IPDPS 2001

IPDPS 2001 TUTORIAL 3
Monday, April 23rd, 1 PM - 5 PM

Parallel and Distributed Data Mining

Domenico Talia, ISI-CNR, Italy
Mohammed J. Zaki, Rensselaer Polytechnic Institute, USA

WHO SHOULD ATTEND
This tutorial is meant for researchers, professionals and advanced students who are interested in learning how parallelism is exploited in mining very large volumes of data. People who are dealing with algorithms and applications for the efficient extraction of knowledge using parallel and distributed computing will be interested in this topic.

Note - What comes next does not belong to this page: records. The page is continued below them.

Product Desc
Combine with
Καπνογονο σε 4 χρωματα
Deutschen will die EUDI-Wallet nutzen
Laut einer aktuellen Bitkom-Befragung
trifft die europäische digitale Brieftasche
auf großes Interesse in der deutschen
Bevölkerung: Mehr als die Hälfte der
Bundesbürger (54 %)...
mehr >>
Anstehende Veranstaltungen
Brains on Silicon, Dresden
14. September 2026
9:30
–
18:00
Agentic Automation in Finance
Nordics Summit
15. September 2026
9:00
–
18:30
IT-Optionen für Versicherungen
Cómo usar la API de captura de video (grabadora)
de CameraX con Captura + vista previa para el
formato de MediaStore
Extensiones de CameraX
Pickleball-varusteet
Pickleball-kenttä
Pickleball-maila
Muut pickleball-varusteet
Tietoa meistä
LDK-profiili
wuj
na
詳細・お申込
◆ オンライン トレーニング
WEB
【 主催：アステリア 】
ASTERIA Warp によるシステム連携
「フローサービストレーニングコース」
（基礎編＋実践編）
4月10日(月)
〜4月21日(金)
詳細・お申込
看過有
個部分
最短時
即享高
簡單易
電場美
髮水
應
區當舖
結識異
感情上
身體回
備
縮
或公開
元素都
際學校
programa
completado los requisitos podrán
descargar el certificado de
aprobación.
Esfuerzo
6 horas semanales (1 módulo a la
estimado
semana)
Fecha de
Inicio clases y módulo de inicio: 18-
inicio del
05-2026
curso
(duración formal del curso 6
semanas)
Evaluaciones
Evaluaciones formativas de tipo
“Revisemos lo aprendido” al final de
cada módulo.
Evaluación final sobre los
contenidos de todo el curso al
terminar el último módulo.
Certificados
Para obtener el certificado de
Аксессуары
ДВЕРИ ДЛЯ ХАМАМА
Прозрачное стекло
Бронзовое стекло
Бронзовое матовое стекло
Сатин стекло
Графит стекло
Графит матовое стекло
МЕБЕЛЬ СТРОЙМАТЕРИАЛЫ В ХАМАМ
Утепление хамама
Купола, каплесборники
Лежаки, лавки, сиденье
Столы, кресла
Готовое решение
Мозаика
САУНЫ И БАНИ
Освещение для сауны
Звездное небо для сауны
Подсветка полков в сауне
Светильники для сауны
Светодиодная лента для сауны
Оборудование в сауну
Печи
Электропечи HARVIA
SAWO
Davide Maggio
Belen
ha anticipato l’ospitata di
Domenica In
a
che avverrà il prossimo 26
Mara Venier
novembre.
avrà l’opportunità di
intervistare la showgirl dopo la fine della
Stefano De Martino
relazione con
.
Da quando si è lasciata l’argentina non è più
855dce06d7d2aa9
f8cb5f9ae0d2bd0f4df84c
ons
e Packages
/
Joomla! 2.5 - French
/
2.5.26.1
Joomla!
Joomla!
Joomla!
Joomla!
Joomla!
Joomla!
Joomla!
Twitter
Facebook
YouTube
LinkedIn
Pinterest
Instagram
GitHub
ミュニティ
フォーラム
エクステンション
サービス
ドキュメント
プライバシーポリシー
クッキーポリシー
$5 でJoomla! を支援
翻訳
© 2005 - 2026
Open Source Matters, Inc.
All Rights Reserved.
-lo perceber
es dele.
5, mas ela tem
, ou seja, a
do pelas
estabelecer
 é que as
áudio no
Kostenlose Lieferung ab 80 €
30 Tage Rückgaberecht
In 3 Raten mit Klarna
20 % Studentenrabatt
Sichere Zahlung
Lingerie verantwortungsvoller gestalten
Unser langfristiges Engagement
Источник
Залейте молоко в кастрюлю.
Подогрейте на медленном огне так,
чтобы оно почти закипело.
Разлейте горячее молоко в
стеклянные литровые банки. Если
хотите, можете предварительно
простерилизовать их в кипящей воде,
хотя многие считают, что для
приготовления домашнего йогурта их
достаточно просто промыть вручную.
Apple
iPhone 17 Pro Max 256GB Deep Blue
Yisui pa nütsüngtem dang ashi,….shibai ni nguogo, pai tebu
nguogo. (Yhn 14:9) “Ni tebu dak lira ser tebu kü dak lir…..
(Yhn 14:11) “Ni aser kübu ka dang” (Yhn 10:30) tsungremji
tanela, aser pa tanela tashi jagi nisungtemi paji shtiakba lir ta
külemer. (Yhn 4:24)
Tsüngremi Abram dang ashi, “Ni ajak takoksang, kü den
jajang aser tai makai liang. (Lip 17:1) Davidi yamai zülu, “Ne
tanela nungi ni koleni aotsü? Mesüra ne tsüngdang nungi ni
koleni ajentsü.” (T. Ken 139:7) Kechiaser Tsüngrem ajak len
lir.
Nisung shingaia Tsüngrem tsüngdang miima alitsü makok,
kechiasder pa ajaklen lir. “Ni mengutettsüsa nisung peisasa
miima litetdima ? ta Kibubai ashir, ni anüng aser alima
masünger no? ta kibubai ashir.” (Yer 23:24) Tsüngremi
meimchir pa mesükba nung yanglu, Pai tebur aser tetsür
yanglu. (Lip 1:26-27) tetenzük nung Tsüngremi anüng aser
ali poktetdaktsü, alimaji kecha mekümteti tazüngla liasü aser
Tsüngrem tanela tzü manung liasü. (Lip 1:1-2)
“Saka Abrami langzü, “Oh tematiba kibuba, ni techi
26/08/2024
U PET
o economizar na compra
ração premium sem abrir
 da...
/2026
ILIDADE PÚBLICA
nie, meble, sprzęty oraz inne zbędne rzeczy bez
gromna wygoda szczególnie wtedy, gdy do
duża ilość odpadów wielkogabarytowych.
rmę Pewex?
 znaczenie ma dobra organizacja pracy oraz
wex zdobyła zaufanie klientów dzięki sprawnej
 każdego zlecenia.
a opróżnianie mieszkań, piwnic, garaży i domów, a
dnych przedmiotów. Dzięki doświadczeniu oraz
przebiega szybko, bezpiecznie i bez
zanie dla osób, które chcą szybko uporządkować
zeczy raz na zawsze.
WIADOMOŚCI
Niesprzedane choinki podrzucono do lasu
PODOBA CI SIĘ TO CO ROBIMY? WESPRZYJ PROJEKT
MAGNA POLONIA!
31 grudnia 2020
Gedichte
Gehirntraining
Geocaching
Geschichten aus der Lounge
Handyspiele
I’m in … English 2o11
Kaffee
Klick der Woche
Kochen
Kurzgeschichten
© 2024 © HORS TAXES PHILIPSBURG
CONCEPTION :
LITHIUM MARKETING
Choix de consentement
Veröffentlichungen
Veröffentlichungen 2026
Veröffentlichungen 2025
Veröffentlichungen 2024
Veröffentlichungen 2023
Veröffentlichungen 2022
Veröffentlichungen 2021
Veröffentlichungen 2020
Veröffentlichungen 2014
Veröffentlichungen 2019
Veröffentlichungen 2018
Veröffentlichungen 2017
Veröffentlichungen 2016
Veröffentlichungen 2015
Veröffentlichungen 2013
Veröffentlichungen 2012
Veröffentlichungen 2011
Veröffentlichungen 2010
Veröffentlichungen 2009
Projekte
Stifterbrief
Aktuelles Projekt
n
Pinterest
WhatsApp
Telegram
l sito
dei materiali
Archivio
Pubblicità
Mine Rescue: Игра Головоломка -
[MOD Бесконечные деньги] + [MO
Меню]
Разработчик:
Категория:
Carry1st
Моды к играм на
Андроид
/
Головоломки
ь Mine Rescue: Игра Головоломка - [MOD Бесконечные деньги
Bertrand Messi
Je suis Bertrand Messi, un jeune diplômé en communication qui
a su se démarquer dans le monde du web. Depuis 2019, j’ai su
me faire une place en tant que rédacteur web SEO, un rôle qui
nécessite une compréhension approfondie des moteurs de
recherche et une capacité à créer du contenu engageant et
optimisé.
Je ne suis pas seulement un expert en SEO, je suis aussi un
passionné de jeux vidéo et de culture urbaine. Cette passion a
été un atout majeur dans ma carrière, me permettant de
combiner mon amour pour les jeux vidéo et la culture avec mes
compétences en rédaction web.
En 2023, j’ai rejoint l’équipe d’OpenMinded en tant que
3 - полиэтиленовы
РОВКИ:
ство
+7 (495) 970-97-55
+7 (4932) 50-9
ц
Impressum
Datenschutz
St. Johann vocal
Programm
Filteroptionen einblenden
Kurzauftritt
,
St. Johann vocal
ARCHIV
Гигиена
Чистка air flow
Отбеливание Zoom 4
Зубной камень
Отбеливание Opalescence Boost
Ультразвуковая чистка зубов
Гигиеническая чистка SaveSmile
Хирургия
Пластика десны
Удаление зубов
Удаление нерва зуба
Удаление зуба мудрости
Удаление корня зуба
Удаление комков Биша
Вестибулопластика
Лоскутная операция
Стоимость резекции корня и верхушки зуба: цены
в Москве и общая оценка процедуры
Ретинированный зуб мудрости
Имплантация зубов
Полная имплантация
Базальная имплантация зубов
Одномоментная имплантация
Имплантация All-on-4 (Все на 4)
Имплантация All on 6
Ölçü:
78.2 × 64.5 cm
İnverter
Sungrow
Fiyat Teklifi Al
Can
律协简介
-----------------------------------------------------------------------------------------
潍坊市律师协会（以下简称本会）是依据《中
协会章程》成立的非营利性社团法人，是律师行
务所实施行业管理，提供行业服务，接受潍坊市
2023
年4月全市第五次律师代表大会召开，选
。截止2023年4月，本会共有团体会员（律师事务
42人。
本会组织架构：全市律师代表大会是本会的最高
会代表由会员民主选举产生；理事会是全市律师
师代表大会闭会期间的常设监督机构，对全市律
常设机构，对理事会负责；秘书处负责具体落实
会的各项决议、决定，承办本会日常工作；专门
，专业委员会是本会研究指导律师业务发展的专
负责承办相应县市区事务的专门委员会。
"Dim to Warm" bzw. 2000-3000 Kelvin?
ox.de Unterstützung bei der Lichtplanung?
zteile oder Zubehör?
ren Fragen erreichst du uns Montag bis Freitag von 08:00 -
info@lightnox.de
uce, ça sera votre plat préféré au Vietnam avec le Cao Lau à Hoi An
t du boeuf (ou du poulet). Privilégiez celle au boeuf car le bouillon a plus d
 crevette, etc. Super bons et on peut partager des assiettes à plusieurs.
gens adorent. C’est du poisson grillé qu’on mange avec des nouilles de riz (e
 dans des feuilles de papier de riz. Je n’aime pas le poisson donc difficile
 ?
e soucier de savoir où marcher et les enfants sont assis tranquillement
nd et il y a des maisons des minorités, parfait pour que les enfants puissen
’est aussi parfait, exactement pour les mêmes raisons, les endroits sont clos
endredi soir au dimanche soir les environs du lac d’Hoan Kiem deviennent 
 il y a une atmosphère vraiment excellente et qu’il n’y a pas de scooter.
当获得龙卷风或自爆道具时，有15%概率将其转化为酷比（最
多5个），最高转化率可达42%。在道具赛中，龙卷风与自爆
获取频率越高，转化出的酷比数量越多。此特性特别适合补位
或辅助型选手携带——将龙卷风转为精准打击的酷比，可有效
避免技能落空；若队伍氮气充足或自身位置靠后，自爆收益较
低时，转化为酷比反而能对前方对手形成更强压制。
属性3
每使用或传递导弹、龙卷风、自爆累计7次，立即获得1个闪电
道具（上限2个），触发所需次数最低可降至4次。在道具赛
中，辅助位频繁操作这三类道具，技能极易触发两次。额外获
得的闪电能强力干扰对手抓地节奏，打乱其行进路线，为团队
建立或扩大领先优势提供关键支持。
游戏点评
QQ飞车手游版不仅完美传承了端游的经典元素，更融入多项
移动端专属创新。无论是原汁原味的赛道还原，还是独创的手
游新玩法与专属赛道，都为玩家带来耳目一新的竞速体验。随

25% Introductory | 50% Intermediate | 25% Advanced

COURSE DESCRIPTION
Data mining is the automated analysis of large volumes of data looking for relationships and knowledge that are implicit in data and are 'interesting' in the sense of impacting an organization's practice. Data mining and knowledge discovery on large amounts of data can benefit from the use of parallel computers to improve both performance and quality of data selection. The goal of this tutorial is to provide researchers and practitioners with an introduction to mining large data sets by exploiting techniques from parallel and distributed computing and high performance data management.

This tutorial analyzes different forms of parallelism that can be exploited in data mining techniques and algorithms. For each data mining technique, different ways for parallel implementation are presented and discussed. Furthermore, parallel and distributed data mining systems and algorithms are discussed and compared. Finally, current research issues and perspectives in high-performance data mining are outlined.

A. Introduction
1. Data Mining and the data mining process
2. SMP, MPP, Cluster-based architectures, MPI, etc.
3. High performance data management and data warehouses

B. Parallel and Distributed Data Mining Algorithms
   1. Decision Trees
   2. Association Rules
   3. Sequential Patterns
   4. Clustering
   5. Other techniques (parallel GAs, Neural Nets, etc.)

C. Architectures and Systems for High Performance Data Mining
   1. Overview: Parallel and Distributed Systems
   2. HPDM in the KDD Process
   3. High Performance Mining/KDD Systems

D. Challenges and Future Research
   1. Algorithmic Issues
   2. Systems Issues
   3. Summary and References

LECTURERS
DOMENICO TALIA is a senior researcher at the ISI-CNR - Institute of Systems Analysis and Information Technology of the Italian National Research Council - and a lecturer at the University of Calabria. Talia's main research interests are on parallel computation, parallel programming languages, parallel data mining and cellular automata. Talia is a member of the Editorial Board of the IEEE Computer Society Press, a member of the Editorial Board of the Parallel and Distributed Practices journal, a member of the Advisory Board of Euro-Par, and a Distinguished Speaker in the IEEE Computer Society Tutorial Program. He published three books and more than 90 papers in international journals and conference proceedings. He is member of the ACM and the IEEE Computer Society.

MOHAMMED J. ZAKI is an Assistant Professor of Computer Science at Rensselaer Polytechnic Institute. His research interests include the design of efficient, scalable, and parallel algorithms and systems for various data mining tasks. He has published over 45 papers in this area, and he recently co-edited the book, ``Large-scale Parallel Data Mining,'' Springer-Verlag, 2000. He was co-chair for ACM SIGKDD workshop on Large-scale Parallel KDD Systems (1999), and is a co-chair for IEEE IPDPS International Workshop on High Parallel and Distributed Data Mining (2001,2000). He has given a similar tutorial at the ACM
SIGKDD Conference, 2000. He is on many program committees, including the International Conference on Machine Learning (2000), ACM SIGMOD Workshop on Data Mining and Knowledge Discovery (2000), ACM SIGKDD Workshop on Distributed and Parallel Knowledge Discovery (2000), etc. He is a member of ACM and IEEE.